WHAT IS REQUIRED:
Retype the entries in full.

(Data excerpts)
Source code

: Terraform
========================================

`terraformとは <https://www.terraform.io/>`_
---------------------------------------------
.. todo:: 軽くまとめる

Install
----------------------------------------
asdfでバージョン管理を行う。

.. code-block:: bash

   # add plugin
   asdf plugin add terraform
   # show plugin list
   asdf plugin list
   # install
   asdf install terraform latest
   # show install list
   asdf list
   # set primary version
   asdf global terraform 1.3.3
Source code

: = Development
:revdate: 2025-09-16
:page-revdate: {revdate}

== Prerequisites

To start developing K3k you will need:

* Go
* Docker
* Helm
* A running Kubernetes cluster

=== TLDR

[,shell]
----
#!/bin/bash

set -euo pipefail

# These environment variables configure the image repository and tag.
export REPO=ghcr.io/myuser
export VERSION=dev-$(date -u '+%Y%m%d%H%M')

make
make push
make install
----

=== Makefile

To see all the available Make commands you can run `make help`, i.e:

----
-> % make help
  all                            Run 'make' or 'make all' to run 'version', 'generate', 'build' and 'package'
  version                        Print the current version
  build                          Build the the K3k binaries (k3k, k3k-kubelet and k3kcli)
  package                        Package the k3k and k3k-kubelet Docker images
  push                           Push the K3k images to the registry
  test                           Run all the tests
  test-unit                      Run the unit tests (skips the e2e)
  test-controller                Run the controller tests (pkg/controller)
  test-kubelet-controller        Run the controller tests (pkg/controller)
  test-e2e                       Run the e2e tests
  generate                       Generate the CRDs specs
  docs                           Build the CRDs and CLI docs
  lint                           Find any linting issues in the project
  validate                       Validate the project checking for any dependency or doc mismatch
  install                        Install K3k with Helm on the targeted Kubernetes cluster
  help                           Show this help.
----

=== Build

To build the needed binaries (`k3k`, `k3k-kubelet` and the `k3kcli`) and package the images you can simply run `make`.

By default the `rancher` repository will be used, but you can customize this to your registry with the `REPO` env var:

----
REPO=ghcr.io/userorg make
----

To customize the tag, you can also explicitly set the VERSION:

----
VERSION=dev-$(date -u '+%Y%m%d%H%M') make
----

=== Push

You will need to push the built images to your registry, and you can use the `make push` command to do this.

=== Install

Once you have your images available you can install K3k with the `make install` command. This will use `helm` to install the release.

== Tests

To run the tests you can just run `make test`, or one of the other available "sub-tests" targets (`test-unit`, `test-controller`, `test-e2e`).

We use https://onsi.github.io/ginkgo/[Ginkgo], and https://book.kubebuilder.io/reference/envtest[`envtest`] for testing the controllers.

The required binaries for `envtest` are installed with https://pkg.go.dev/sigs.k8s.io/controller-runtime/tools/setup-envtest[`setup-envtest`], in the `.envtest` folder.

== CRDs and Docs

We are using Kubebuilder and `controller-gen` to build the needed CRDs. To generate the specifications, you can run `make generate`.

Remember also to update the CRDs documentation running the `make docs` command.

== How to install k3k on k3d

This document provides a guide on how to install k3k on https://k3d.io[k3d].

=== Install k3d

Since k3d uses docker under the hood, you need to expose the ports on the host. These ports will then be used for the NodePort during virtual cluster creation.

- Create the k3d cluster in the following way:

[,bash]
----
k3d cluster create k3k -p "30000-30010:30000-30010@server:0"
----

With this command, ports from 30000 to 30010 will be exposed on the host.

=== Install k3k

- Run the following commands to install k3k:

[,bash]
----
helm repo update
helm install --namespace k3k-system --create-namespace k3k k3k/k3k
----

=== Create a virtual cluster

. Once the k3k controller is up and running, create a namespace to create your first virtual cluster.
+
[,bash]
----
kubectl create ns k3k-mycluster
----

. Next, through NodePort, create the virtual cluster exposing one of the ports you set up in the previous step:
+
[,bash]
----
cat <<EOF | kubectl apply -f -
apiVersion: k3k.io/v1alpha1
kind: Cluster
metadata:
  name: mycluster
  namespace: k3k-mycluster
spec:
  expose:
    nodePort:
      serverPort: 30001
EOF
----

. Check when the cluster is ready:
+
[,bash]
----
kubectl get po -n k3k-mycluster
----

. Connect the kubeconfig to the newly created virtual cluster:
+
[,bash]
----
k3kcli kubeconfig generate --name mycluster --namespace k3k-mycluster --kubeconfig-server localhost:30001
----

COMPLETED EXERCISE:
Source code

: Terraform
========================================

`terraformとは <https://www.terraform.io/>`_
---------------------------------------------
.. todo:: 軽くまとめる

Install
----------------------------------------
asdfでバージョン管理を行う。

.. code-block:: bash

   # add plugin
   asdf plugin add terraform
   # show plugin list
   asdf plugin list
   # install
   asdf install terraform latest
   # show install list
   asdf list
   # set primary version
   asdf global terraform 1.3.3
Source code

: = Development
:revdate: 2025-09-16
:page-revdate: {revdate}

== Prerequisites

To start developing K3k you will need:

* Go
* Docker
* Helm
* A running Kubernetes cluster

=== TLDR

[,shell]
----
#!/bin/bash

set -euo pipefail

# These environment variables configure the image repository and tag.
export REPO=ghcr.io/myuser
export VERSION=dev-$(date -u '+%Y%m%d%H%M')

make
make push
make install
----

=== Makefile

To see all the available Make commands you can run `make help`, i.e:

----
-> % make help
  all                            Run 'make' or 'make all' to run 'version', 'generate', 'build' and 'package'
  version                        Print the current version
  build                          Build the the K3k binaries (k3k, k3k-kubelet and k3kcli)
  package                        Package the k3k and k3k-kubelet Docker images
  push                           Push the K3k images to the registry
  test                           Run all the tests
  test-unit                      Run the unit tests (skips the e2e)
  test-controller                Run the controller tests (pkg/controller)
  test-kubelet-controller        Run the controller tests (pkg/controller)
  test-e2e                       Run the e2e tests
  generate                       Generate the CRDs specs
  docs                           Build the CRDs and CLI docs
  lint                           Find any linting issues in the project
  validate                       Validate the project checking for any dependency or doc mismatch
  install                        Install K3k with Helm on the targeted Kubernetes cluster
  help                           Show this help.
----

=== Build

To build the needed binaries (`k3k`, `k3k-kubelet` and the `k3kcli`) and package the images you can simply run `make`.

By default the `rancher` repository will be used, but you can customize this to your registry with the `REPO` env var:

----
REPO=ghcr.io/userorg make
----

To customize the tag, you can also explicitly set the VERSION:

----
VERSION=dev-$(date -u '+%Y%m%d%H%M') make
----

=== Push

You will need to push the built images to your registry, and you can use the `make push` command to do this.

=== Install

Once you have your images available you can install K3k with the `make install` command. This will use `helm` to install the release.

== Tests

To run the tests you can just run `make test`, or one of the other available "sub-tests" targets (`test-unit`, `test-controller`, `test-e2e`).

We use https://onsi.github.io/ginkgo/[Ginkgo], and https://book.kubebuilder.io/reference/envtest[`envtest`] for testing the controllers.

The required binaries for `envtest` are installed with https://pkg.go.dev/sigs.k8s.io/controller-runtime/tools/setup-envtest[`setup-envtest`], in the `.envtest` folder.

== CRDs and Docs

We are using Kubebuilder and `controller-gen` to build the needed CRDs. To generate the specifications, you can run `make generate`.

Remember also to update the CRDs documentation running the `make docs` command.

== How to install k3k on k3d

This document provides a guide on how to install k3k on https://k3d.io[k3d].

=== Install k3d

Since k3d uses docker under the hood, you need to expose the ports on the host. These ports will then be used for the NodePort during virtual cluster creation.

- Create the k3d cluster in the following way:

[,bash]
----
k3d cluster create k3k -p "30000-30010:30000-30010@server:0"
----

With this command, ports from 30000 to 30010 will be exposed on the host.

=== Install k3k

- Run the following commands to install k3k:

[,bash]
----
helm repo update
helm install --namespace k3k-system --create-namespace k3k k3k/k3k
----

=== Create a virtual cluster

. Once the k3k controller is up and running, create a namespace to create your first virtual cluster.
+
[,bash]
----
kubectl create ns k3k-mycluster
----

. Next, through NodePort, create the virtual cluster exposing one of the ports you set up in the previous step:
+
[,bash]
----
cat <<EOF | kubectl apply -f -
apiVersion: k3k.io/v1alpha1
kind: Cluster
metadata:
  name: mycluster
  namespace: k3k-mycluster
spec:
  expose:
    nodePort:
      serverPort: 30001
EOF
----

. Check when the cluster is ready:
+
[,bash]
----
kubectl get po -n k3k-mycluster
----

. Connect the kubeconfig to the newly created virtual cluster:
+
[,bash]
----
k3kcli kubeconfig generate --name mycluster --namespace k3k-mycluster --kubeconfig-server localhost:30001
----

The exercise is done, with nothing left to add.